Perhaps SingTel is working on alternatives to SMW4? And perhaps the Bangladesh Telecommunication Regulatory Commission will be inspired to take action to increase Bangladesh's telecoms diversity? We have some suggestions, give us a call.

Great article! However, I would like to mention that government owned Bangladesh Submarine Cable Company Ltd. (BSCCL) has been given the green light to acquire a permanent terrestrial link with India a while back. However, they have not done so because the management along with some politicians are in collusion with Airtel Bangladesh.
BSCCL rents Airtel's own terrestrial cable (connecting Airtel's Dhaka operation with India) during these SMW4 downtimes. BSCCL do not float any international RFPs by showing that restoration of connectivity is an emergency maintenance work; and Airtel gets whatever amount they ask for, for the link. There is absolutely no public record of how much money is Airtel making during these downtimes.
After this comment was posted, I received the following message from an individual at the Bangladesh Telecommunication Regulatory Commission (BTRC):
Bangladesh is not yet connected with India through a terrestrial cable.
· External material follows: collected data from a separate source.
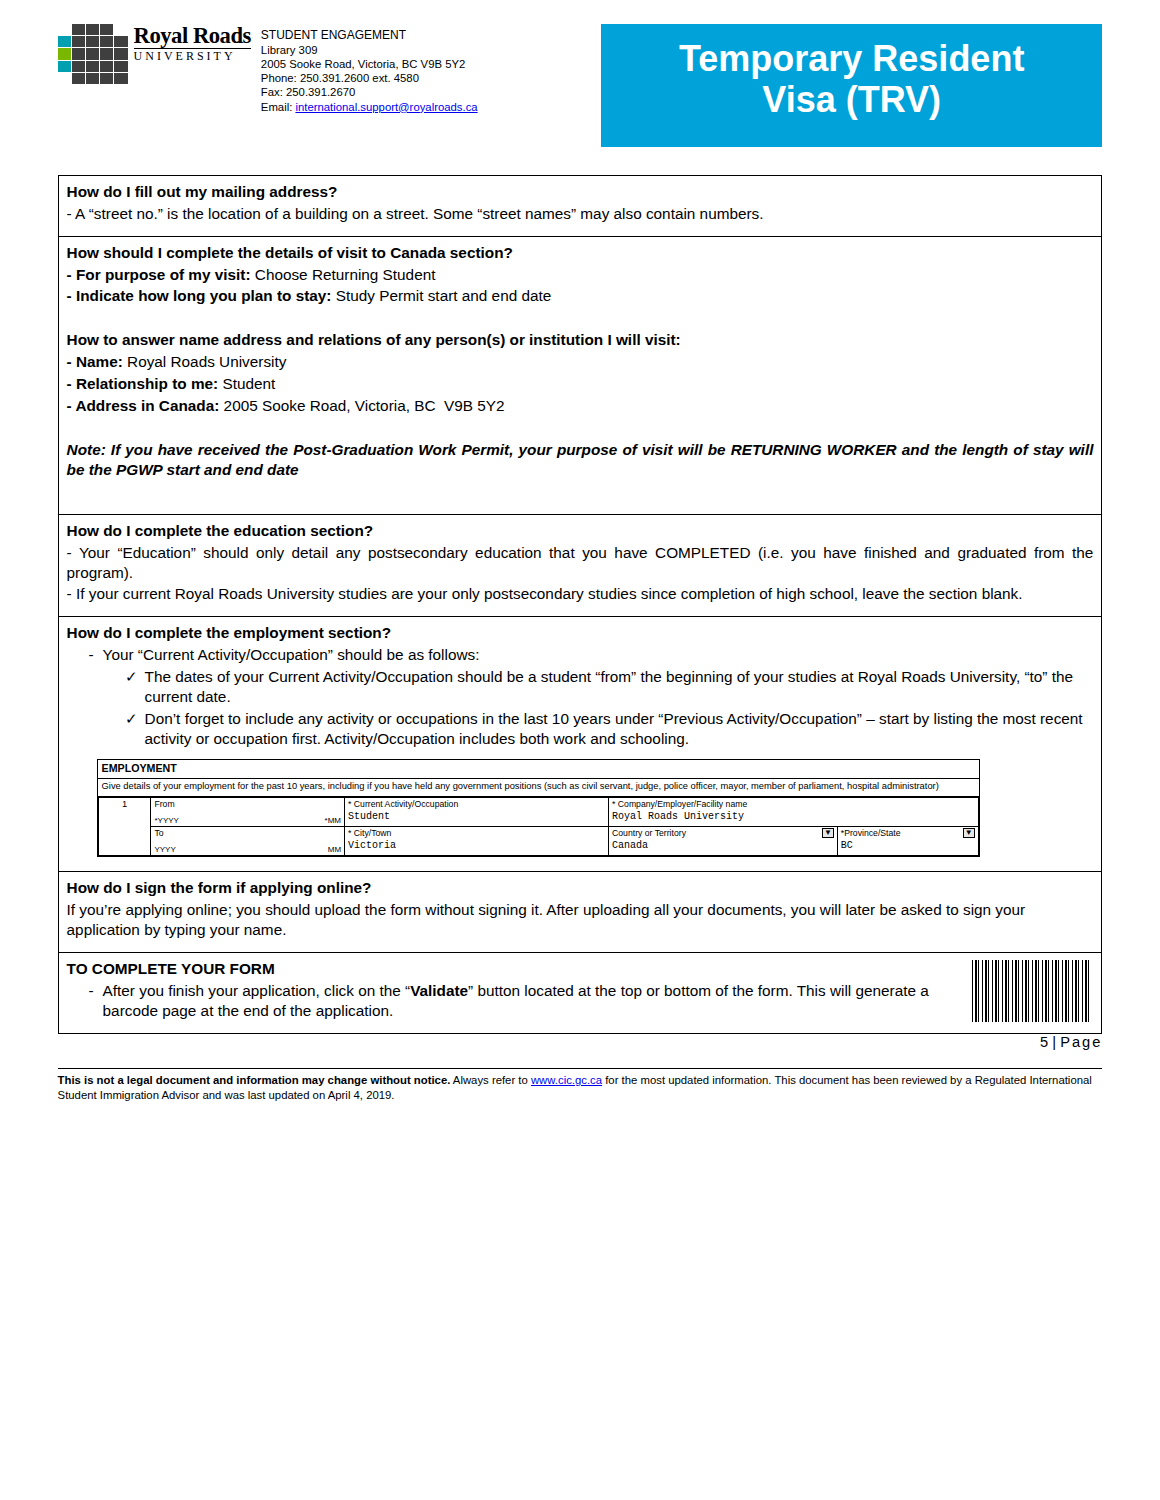Royal Roads UNIVERSITY
STUDENT ENGAGEMENT
Library 309
2005 Sooke Road, Victoria, BC V9B 5Y2
Phone: 250.391.2600 ext. 4580
Fax: 250.391.2670
Email: international.support@royalroads.ca
Temporary Resident
Visa (TRV)
| How do I fill out my mailing address? - A “street no.” is the location of a building on a street. Some “street names” may also contain numbers. |
| How should I complete the details of visit to Canada section? - For purpose of my visit: Choose Returning Student - Indicate how long you plan to stay: Study Permit start and end date How to answer name address and relations of any person(s) or institution I will visit: - Name: Royal Roads University - Relationship to me: Student - Address in Canada: 2005 Sooke Road, Victoria, BC V9B 5Y2 Note: If you have received the Post-Graduation Work Permit, your purpose of visit will be RETURNING WORKER and the length of stay will be the PGWP start and end date |
| How do I complete the education section? - Your “Education” should only detail any postsecondary education that you have COMPLETED (i.e. you have finished and graduated from the program). - If your current Royal Roads University studies are your only postsecondary studies since completion of high school, leave the section blank. |
| How do I complete the employment section? Your “Current Activity/Occupation” should be as follows: The dates of your Current Activity/Occupation should be a student “from” the beginning of your studies at Royal Roads University, “to” the current date. Don’t forget to include any activity or occupations in the last 10 years under “Previous Activity/Occupation” – start by listing the most recent activity or occupation first. Activity/Occupation includes both work and schooling. EMPLOYMENT Give details of your employment for the past 10 years, including if you have held any government positions (such as civil servant, judge, police officer, mayor, member of parliament, hospital administrator) / 1 / From *YYYY *MM / * Current Activity/Occupation Student / * Company/Employer/Facility name Royal Roads University / / To YYYY MM / * City/Town Victoria / Country or Territory ▼ Canada / *Province/State ▼ BC / |
| How do I sign the form if applying online? If you’re applying online; you should upload the form without signing it. After uploading all your documents, you will later be asked to sign your application by typing your name. |
| TO COMPLETE YOUR FORM After you finish your application, click on the “ Validate ” button located at the top or bottom of the form. This will generate a barcode page at the end of the application. |
5 | Page
This is not a legal document and information may change without notice. Always refer to www.cic.gc.ca for the most updated information. This document has been reviewed by a Regulated International Student Immigration Advisor and was last updated on April 4, 2019.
All clients that route their traffic through Bharti Airtel do so via SMW4 (Chennai).
The increase in latency experienced by BTCL on the westbound route is easily explained by the longer path. In fact, BTCL has lost its eastbound connection to Singapore with the recent SMW4 outage and therefore all traffic exchanged by BTCL from/to US or Asia via Telecom Italia Sparkle AS6762, is forced on the longer path via Sicily. Telecom Italia Sparkle backbone AS6762 is experiencing no congestion at his Singapore POP as well as in the rest of its footprint.